═════ SUPPLIED RECORDS ═════
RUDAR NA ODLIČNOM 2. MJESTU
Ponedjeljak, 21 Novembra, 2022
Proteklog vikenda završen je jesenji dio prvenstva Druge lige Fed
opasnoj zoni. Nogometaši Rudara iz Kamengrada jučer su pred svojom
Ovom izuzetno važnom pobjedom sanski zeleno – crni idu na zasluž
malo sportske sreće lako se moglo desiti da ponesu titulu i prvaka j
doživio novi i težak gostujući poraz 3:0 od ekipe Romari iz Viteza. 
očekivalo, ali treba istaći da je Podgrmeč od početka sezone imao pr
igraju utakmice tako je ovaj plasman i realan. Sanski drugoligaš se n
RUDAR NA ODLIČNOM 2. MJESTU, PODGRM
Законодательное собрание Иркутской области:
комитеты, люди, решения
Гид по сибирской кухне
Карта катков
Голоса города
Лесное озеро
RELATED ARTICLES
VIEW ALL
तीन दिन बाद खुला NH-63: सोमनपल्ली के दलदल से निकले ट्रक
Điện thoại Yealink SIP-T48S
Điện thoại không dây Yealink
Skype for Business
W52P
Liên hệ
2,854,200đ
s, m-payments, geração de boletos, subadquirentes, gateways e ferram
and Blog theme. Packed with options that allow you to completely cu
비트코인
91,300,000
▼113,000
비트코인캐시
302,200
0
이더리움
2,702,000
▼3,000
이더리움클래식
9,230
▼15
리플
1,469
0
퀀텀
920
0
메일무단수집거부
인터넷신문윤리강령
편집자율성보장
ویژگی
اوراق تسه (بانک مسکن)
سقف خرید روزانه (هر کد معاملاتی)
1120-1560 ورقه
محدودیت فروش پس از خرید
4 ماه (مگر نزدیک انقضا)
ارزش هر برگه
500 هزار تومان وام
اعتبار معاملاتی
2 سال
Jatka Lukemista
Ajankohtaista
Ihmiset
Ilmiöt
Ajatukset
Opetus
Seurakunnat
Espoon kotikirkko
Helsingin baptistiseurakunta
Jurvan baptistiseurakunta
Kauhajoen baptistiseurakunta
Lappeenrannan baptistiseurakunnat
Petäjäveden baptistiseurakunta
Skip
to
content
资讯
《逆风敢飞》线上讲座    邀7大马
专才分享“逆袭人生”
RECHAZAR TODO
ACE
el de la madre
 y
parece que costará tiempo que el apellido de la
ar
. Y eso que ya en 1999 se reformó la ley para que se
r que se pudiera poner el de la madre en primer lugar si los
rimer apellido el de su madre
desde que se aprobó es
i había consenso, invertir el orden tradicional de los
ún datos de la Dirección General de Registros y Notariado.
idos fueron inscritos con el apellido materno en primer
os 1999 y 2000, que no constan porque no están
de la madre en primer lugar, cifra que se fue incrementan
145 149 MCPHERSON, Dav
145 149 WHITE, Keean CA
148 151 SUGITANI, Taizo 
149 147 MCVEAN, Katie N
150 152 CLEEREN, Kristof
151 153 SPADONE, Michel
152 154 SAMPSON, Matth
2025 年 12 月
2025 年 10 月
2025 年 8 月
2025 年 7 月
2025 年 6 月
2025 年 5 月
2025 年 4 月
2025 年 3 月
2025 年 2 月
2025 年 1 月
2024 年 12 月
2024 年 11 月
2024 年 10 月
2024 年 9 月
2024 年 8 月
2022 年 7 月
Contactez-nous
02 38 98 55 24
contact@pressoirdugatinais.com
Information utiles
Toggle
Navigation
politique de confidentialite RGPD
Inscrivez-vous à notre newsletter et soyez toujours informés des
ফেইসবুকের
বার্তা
═════
YOUR OBJECTIVE:
If a line in the entries above has the word "Điện", copy it.

YOUR RESPONSE:
Điện thoại Yealink SIP-T48S
Điện thoại không dây Yealink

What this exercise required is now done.